## RECORDS FOR PROCESSING
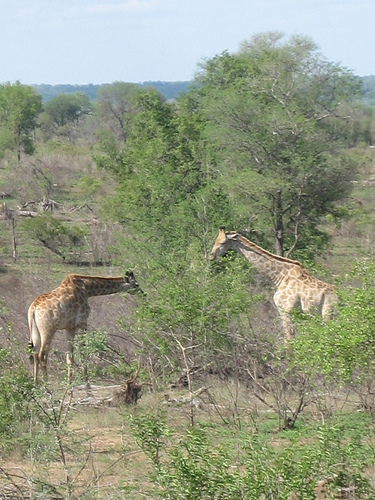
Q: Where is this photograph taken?
A: In the African safari.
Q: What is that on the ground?
A: A log.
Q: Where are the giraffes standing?
A: In a field of bushes and trees.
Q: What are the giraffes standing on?
A: The brown ground and shrubs.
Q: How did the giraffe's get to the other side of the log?
A: They stepped over it.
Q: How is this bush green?
A: From water.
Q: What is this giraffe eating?
A: Leaves from a tree.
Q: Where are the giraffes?
A: In an open park.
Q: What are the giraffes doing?
A: Eating leaves from the branches.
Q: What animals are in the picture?
A: Giraffes.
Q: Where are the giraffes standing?
A: Among trees.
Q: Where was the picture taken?
A: The bush.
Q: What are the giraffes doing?
A: Eating.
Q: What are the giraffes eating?
A: Tree leaves.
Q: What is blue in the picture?
A: The sky.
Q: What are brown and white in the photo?
A: Giraffes.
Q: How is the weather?
A: Sunny.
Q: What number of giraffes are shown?
A: Two.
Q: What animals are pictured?
A: Giraffes.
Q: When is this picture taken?
A: Daytime.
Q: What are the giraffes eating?
A: A tree.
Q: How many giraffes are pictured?
A: Two.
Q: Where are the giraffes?
A: A field.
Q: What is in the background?
A: Trees.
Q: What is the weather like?
A: Sunny.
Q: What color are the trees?
A: Green.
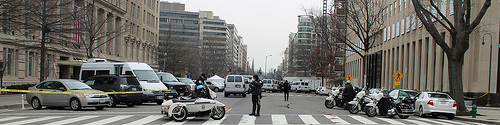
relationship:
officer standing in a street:
[244, 69, 262, 118] [0, 87, 499, 124]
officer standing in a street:
[195, 72, 206, 90] [0, 87, 499, 124]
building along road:
[337, 1, 499, 111] [0, 79, 496, 125]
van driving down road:
[224, 72, 244, 93] [0, 79, 496, 125]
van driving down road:
[258, 75, 276, 92] [0, 79, 496, 125]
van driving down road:
[288, 82, 309, 91] [0, 79, 496, 125]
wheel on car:
[65, 97, 83, 112] [21, 79, 115, 111]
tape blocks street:
[1, 87, 170, 98] [215, 92, 324, 123]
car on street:
[21, 79, 111, 109] [117, 98, 347, 123]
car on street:
[87, 76, 139, 105] [117, 98, 347, 123]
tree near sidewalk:
[7, 2, 81, 82] [1, 91, 25, 106]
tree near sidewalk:
[72, 1, 129, 59] [1, 91, 25, 106]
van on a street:
[222, 74, 247, 98] [241, 98, 289, 121]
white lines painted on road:
[37, 108, 360, 123] [9, 79, 497, 123]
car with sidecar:
[156, 91, 229, 123] [162, 83, 236, 118]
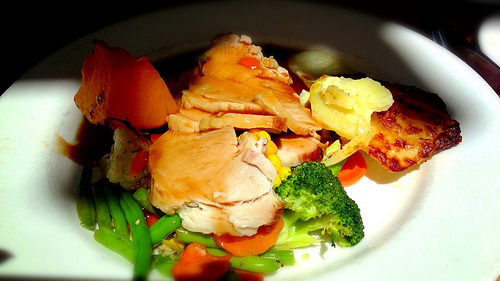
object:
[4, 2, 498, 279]
plate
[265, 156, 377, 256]
broccoli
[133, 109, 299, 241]
turkey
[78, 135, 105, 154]
gravy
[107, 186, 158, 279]
beans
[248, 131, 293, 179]
corn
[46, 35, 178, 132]
carrot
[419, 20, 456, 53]
fork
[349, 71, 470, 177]
potatoes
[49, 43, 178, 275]
vegetables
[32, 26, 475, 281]
food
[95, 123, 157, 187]
cauliflower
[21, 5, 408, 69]
shadow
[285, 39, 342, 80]
squash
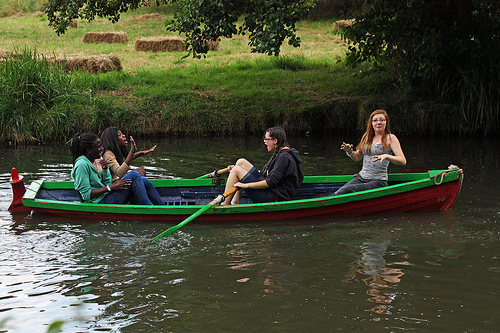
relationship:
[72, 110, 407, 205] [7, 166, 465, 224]
women in a row boat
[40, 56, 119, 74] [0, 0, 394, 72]
haystack in field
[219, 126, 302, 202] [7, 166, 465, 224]
woman sitting in row boat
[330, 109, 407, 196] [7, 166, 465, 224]
women on row boat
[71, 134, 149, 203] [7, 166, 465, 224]
woman on row boat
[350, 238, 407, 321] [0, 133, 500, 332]
woman's reflection in water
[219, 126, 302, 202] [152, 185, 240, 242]
woman holding oar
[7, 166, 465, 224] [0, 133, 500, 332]
row boat in water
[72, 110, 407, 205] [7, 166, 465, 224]
women are in row boat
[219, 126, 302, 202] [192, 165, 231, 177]
woman holding an oar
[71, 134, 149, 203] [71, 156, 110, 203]
woman wearing sweatshirt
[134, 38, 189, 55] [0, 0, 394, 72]
bale of hay in field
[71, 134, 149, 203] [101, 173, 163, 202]
woman wearing jeans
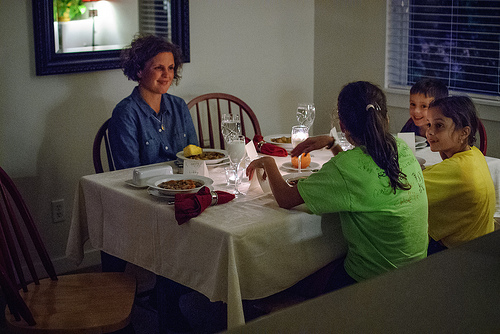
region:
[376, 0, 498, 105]
Window has white mini blind.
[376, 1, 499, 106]
It appears to be dark outside.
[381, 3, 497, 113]
Mini blind slats are open.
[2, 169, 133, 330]
Chair is pulled away from table.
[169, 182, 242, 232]
Cloth napkin is red.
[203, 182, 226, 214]
Napkin ring on napkin.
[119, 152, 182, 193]
White butter dish on table.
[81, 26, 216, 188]
Girl sitting at table.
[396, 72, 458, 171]
Boy is sitting at table.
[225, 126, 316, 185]
Two glass contain milk.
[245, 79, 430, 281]
Oldest girl wearing green shirt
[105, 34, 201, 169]
Smiling woman wearing blue shirt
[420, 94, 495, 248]
Younger girl wearing yellow shirt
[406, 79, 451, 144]
smiling boy looking at sister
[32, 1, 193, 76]
Mirror on wall framed in black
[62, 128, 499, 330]
Table has white tablecloth and red napkins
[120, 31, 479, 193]
Everyone has brown hair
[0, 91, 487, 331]
Wooden chairs are brown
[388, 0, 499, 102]
It is very dark and black outside the window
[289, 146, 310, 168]
the candle on the table is orange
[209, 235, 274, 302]
edge of white table cloth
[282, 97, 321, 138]
white drinking glass on table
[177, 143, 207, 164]
yellow cornbread on plate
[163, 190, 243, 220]
red napkin on table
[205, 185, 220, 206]
silver holder of red napkin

## EXERCISE INSTRUCTIONS
Retype all of the items above word for word, and leave the pictures out of your answer.

## ANSWER SECTION
Q: Where is this photograph taken?
A: In the African safari.
Q: What is that on the ground?
A: A log.
Q: Where are the giraffes standing?
A: In a field of bushes and trees.
Q: What are the giraffes standing on?
A: The brown ground and shrubs.
Q: How did the giraffe's get to the other side of the log?
A: They stepped over it.
Q: How is this bush green?
A: From water.
Q: What is this giraffe eating?
A: Leaves from a tree.
Q: Where are the giraffes?
A: In an open park.
Q: What are the giraffes doing?
A: Eating leaves from the branches.
Q: What animals are in the picture?
A: Giraffes.
Q: Where are the giraffes standing?
A: Among trees.
Q: Where was the picture taken?
A: The bush.
Q: What are the giraffes doing?
A: Eating.
Q: What are the giraffes eating?
A: Tree leaves.
Q: What is blue in the picture?
A: The sky.
Q: What are brown and white in the photo?
A: Giraffes.
Q: How is the weather?
A: Sunny.
Q: What number of giraffes are shown?
A: Two.
Q: What animals are pictured?
A: Giraffes.
Q: When is this picture taken?
A: Daytime.
Q: What are the giraffes eating?
A: A tree.
Q: How many giraffes are pictured?
A: Two.
Q: Where are the giraffes?
A: A field.
Q: What is in the background?
A: Trees.
Q: What is the weather like?
A: Sunny.
Q: What color are the trees?
A: Green.
relationship:
officer standing in a street:
[244, 69, 262, 118] [0, 87, 499, 124]
officer standing in a street:
[195, 72, 206, 90] [0, 87, 499, 124]
building along road:
[337, 1, 499, 111] [0, 79, 496, 125]
van driving down road:
[224, 72, 244, 93] [0, 79, 496, 125]
van driving down road:
[258, 75, 276, 92] [0, 79, 496, 125]
van driving down road:
[288, 82, 309, 91] [0, 79, 496, 125]
wheel on car:
[65, 97, 83, 112] [21, 79, 115, 111]
tape blocks street:
[1, 87, 170, 98] [215, 92, 324, 123]
car on street:
[21, 79, 111, 109] [117, 98, 347, 123]
car on street:
[87, 76, 139, 105] [117, 98, 347, 123]
tree near sidewalk:
[7, 2, 81, 82] [1, 91, 25, 106]
tree near sidewalk:
[72, 1, 129, 59] [1, 91, 25, 106]
van on a street:
[222, 74, 247, 98] [241, 98, 289, 121]
white lines painted on road:
[37, 108, 360, 123] [9, 79, 497, 123]
car with sidecar:
[156, 91, 229, 123] [162, 83, 236, 118]
object:
[4, 2, 498, 279]
plate
[265, 156, 377, 256]
broccoli
[133, 109, 299, 241]
turkey
[78, 135, 105, 154]
gravy
[107, 186, 158, 279]
beans
[248, 131, 293, 179]
corn
[46, 35, 178, 132]
carrot
[419, 20, 456, 53]
fork
[349, 71, 470, 177]
potatoes
[49, 43, 178, 275]
vegetables
[32, 26, 475, 281]
food
[95, 123, 157, 187]
cauliflower
[21, 5, 408, 69]
shadow
[285, 39, 342, 80]
squash
relationship:
[72, 110, 407, 205] [7, 166, 465, 224]
women in a row boat
[40, 56, 119, 74] [0, 0, 394, 72]
haystack in field
[219, 126, 302, 202] [7, 166, 465, 224]
woman sitting in row boat
[330, 109, 407, 196] [7, 166, 465, 224]
women on row boat
[71, 134, 149, 203] [7, 166, 465, 224]
woman on row boat
[350, 238, 407, 321] [0, 133, 500, 332]
woman's reflection in water
[219, 126, 302, 202] [152, 185, 240, 242]
woman holding oar
[7, 166, 465, 224] [0, 133, 500, 332]
row boat in water
[72, 110, 407, 205] [7, 166, 465, 224]
women are in row boat
[219, 126, 302, 202] [192, 165, 231, 177]
woman holding an oar
[71, 134, 149, 203] [71, 156, 110, 203]
woman wearing sweatshirt
[134, 38, 189, 55] [0, 0, 394, 72]
bale of hay in field
[71, 134, 149, 203] [101, 173, 163, 202]
woman wearing jeans
region:
[376, 0, 498, 105]
Window has white mini blind.
[376, 1, 499, 106]
It appears to be dark outside.
[381, 3, 497, 113]
Mini blind slats are open.
[2, 169, 133, 330]
Chair is pulled away from table.
[169, 182, 242, 232]
Cloth napkin is red.
[203, 182, 226, 214]
Napkin ring on napkin.
[119, 152, 182, 193]
White butter dish on table.
[81, 26, 216, 188]
Girl sitting at table.
[396, 72, 458, 171]
Boy is sitting at table.
[225, 126, 316, 185]
Two glass contain milk.
[245, 79, 430, 281]
Oldest girl wearing green shirt
[105, 34, 201, 169]
Smiling woman wearing blue shirt
[420, 94, 495, 248]
Younger girl wearing yellow shirt
[406, 79, 451, 144]
smiling boy looking at sister
[32, 1, 193, 76]
Mirror on wall framed in black
[62, 128, 499, 330]
Table has white tablecloth and red napkins
[120, 31, 479, 193]
Everyone has brown hair
[0, 91, 487, 331]
Wooden chairs are brown
[388, 0, 499, 102]
It is very dark and black outside the window
[289, 146, 310, 168]
the candle on the table is orange
[209, 235, 274, 302]
edge of white table cloth
[282, 97, 321, 138]
white drinking glass on table
[177, 143, 207, 164]
yellow cornbread on plate
[163, 190, 243, 220]
red napkin on table
[205, 185, 220, 206]
silver holder of red napkin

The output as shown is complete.